Incumbents Differ on Eden Health District’s Fate

The race between two Castro Valley board candidates may help decide the eventual fate of the Eden Health District, founded in 1948 to get the original Eden Hospital built.

Sutter Health now runs the rebuilt Eden Medical Center. San Leandro Hospital, which the district also once owned, is now part of the county’s Alameda Health System. The district now supports multiple smaller-scale ventures in community health. 

Roxanne Lewis and Gordon Galvan are both board incumbents, who ended up living in the same board district when the district switched to district elections from at-large starting this year.

Lewis is a retired nuclear and ultrasound technologist at San Leandro Hospital who is seeking her third term on the board. She would like to keep the district mostly as is, no longer running hospitals but helping community clinics serve the area by giving them grants for services they could not afford on their own.

She points to the district’s recent success in early COVID efforts, when they were able to more quickly distribute protective gear to health providers than the county could, and also helped partners quickly set up testing centers. She would like to see more such partnerships. 

Lewis said, “The district fills a big void. We’re out in the community, talking to people and seeing what needs to be done.”

The district is one of very few local government agencies that collect no taxes at all from its residents, Lewis said, relying on rents from two buildings it owns. 

Galvan is a former San Leandro city council member and former president of the Davis Street Family Resource Center who has been on the Eden board since 2018.

 He would like to explore other options for the district, including dissolving it and replacing it with a community-benefit corporation or perhaps a foundation.

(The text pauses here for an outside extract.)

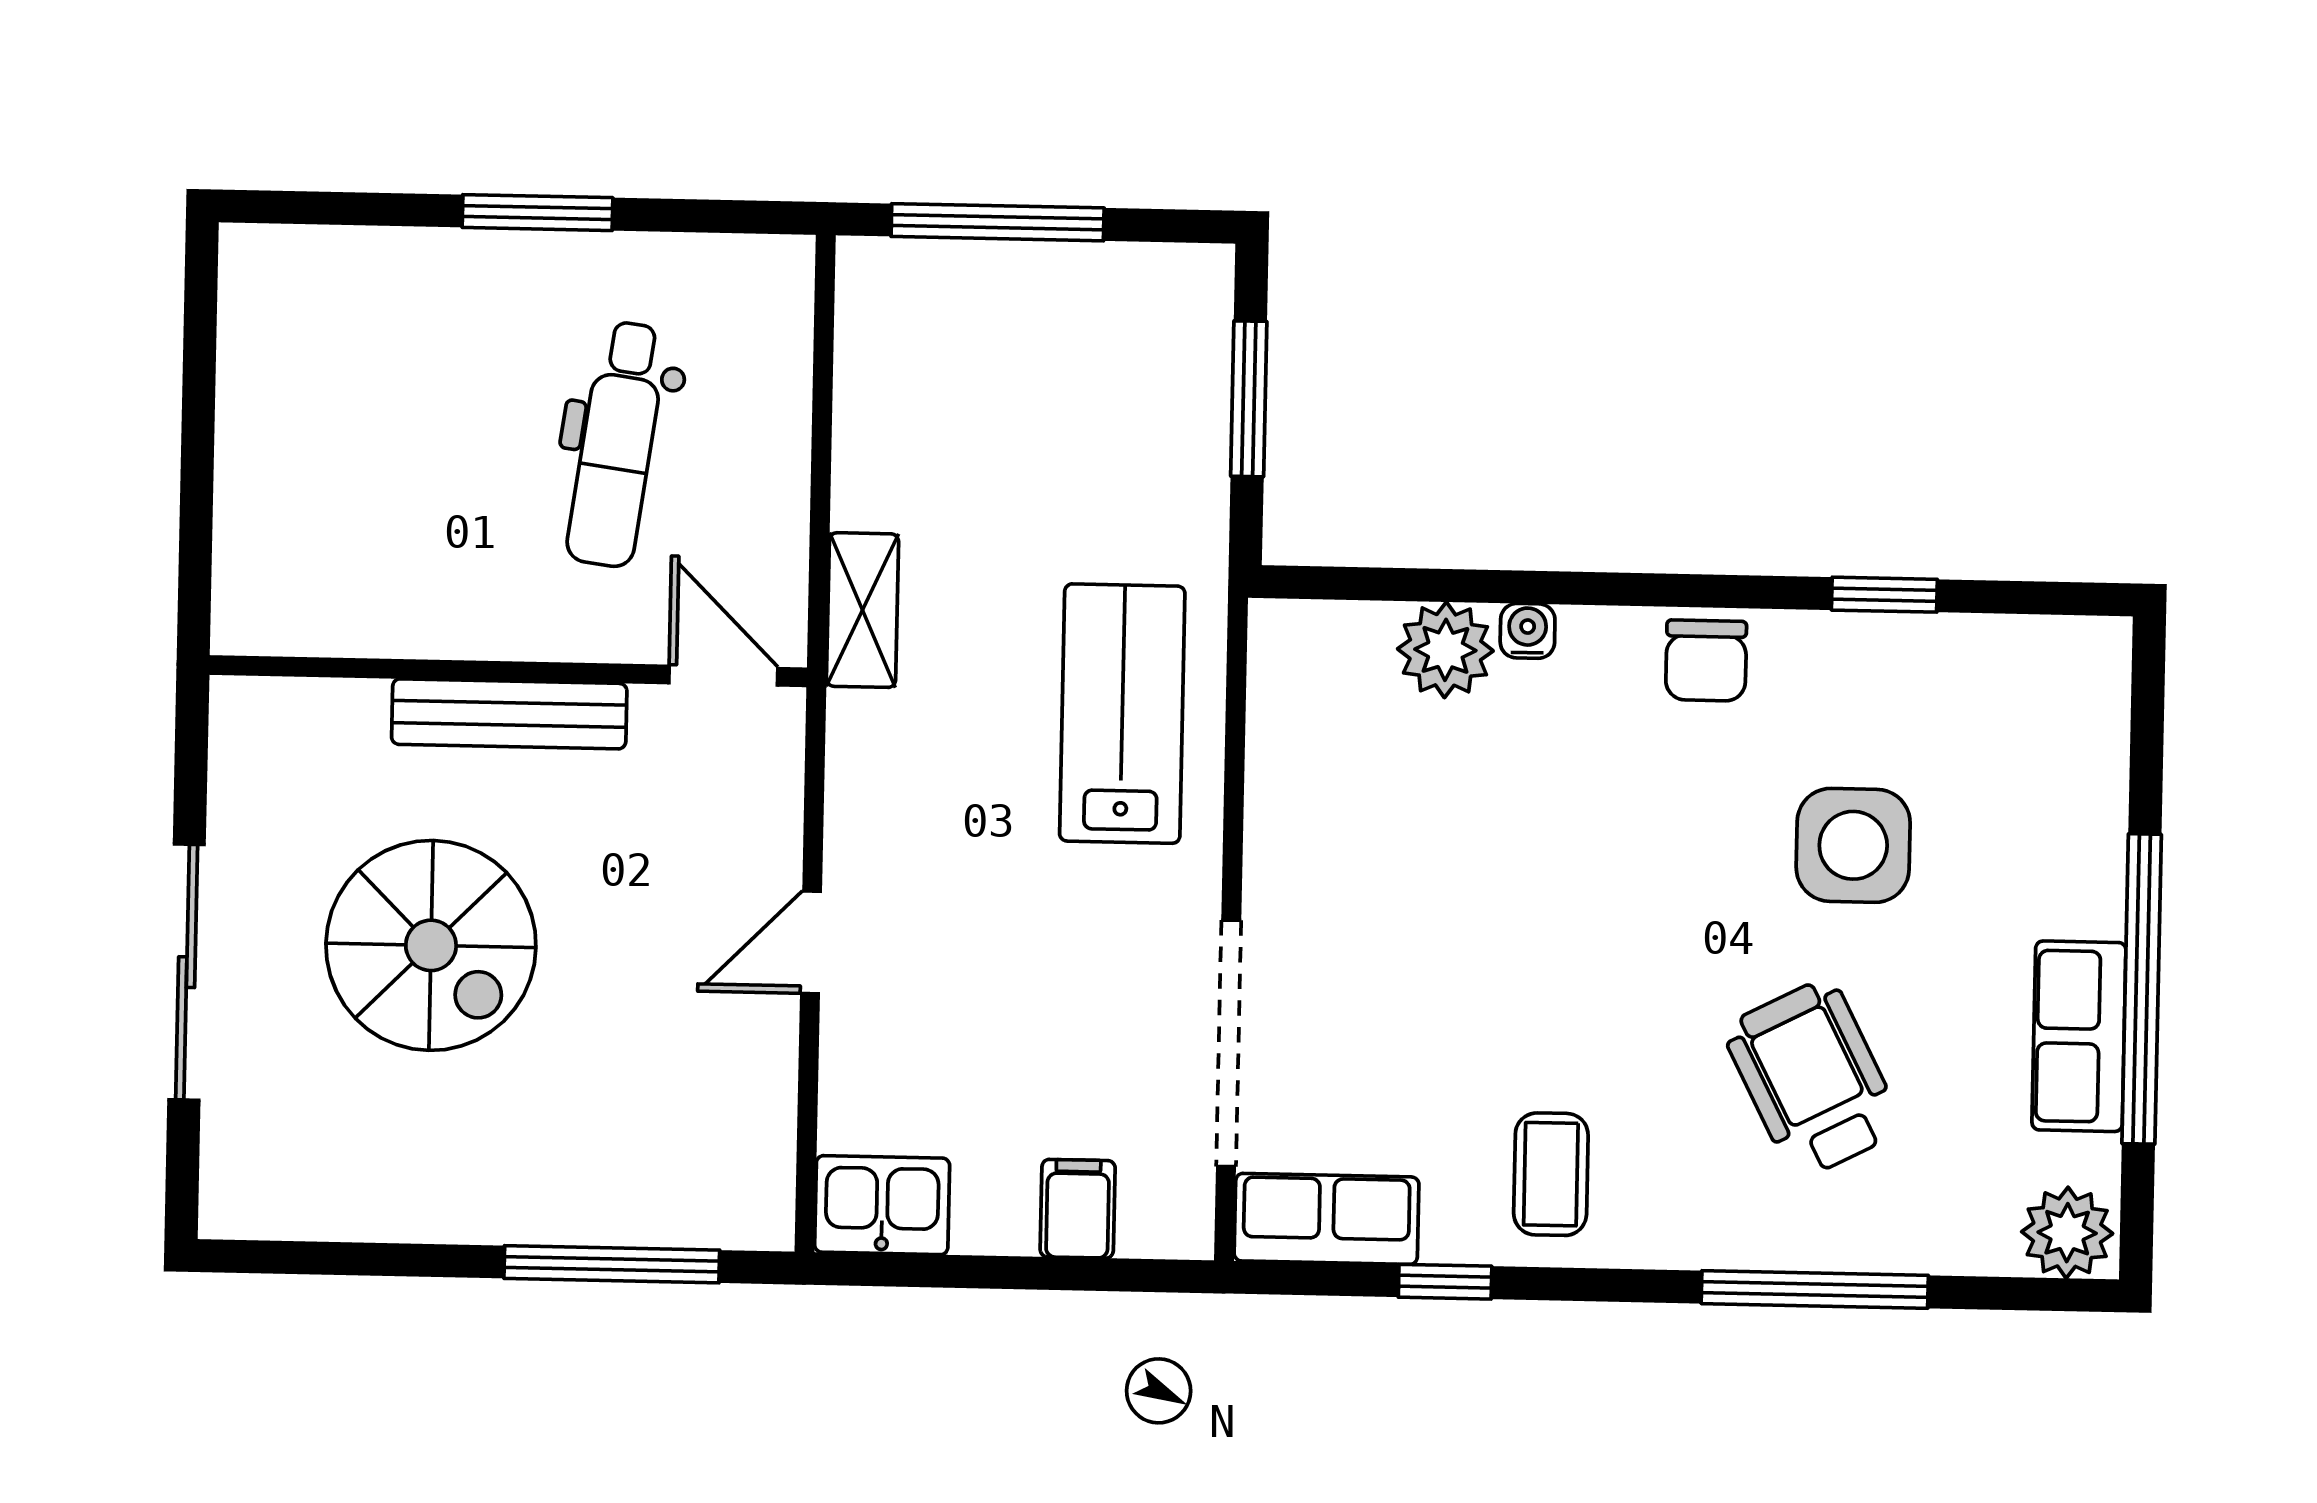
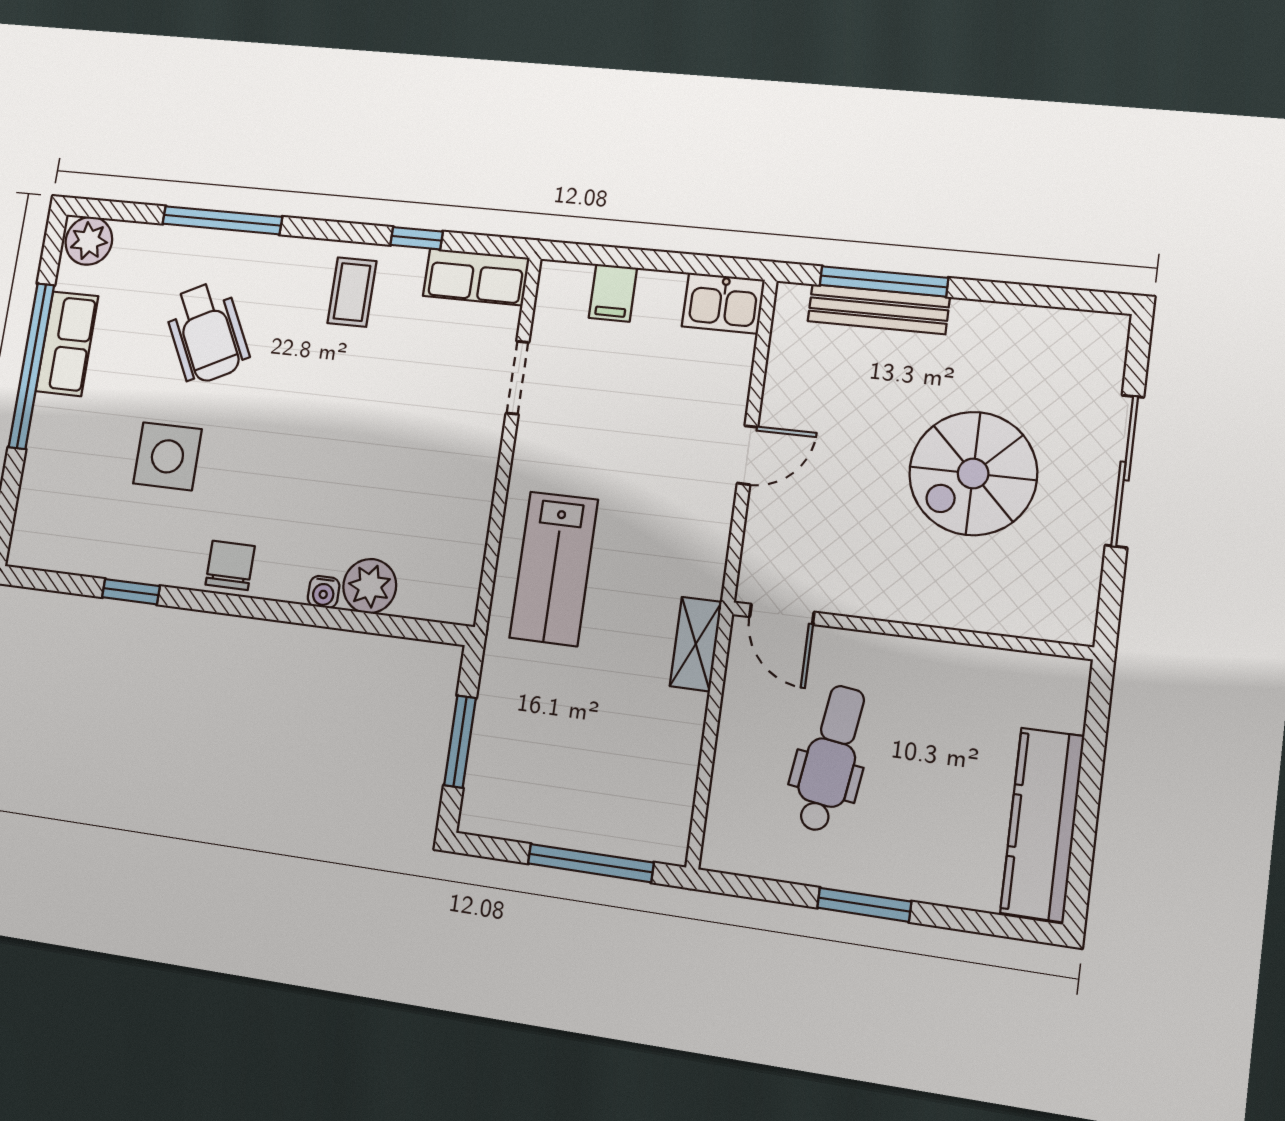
kitchen counter: (266, 378) -> (1042, 824), added
bench: (509, 714) -> (878, 309), moved
spiral stairs: (431, 945) -> (973, 473), turned -90
doorway: (1229, 1043) -> (517, 378), width x0.53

He believes it could likely accomplish more for the community if it were able to invest its assets with fewer restrictions than they face as a government agency. 

“Eden District doesn’t just need ambassadors and good stewards, “Galvan said. “It needs to repurpose itself.”

Galvin also called for better business practices in the district. He said that the board could use more businesspeople on it, and fewer doctors and nurses.

Lewis disagrees and says the community should continue to elect its board, something not explicitly present in some of Galvan’s alternatives.  

Galvan says, however, that any change in the district’s status would require further study, a vote by the legislature, and likely a vote by the people. In the meantime, he would like to see more community partnerships to directly provide care.

The current debate echoes one a decade ago when several area politicians tried to shut the district down. That would have moved its assets to Alameda County, then struggling to fund the Alameda Health System.

In 2016, the Local Agency Formation Commission (LAFCO) did a special study of Eden District and held public meetings to cast some light on the issue. It concluded in 2017 that the district provided a useful public service and need not be shut down.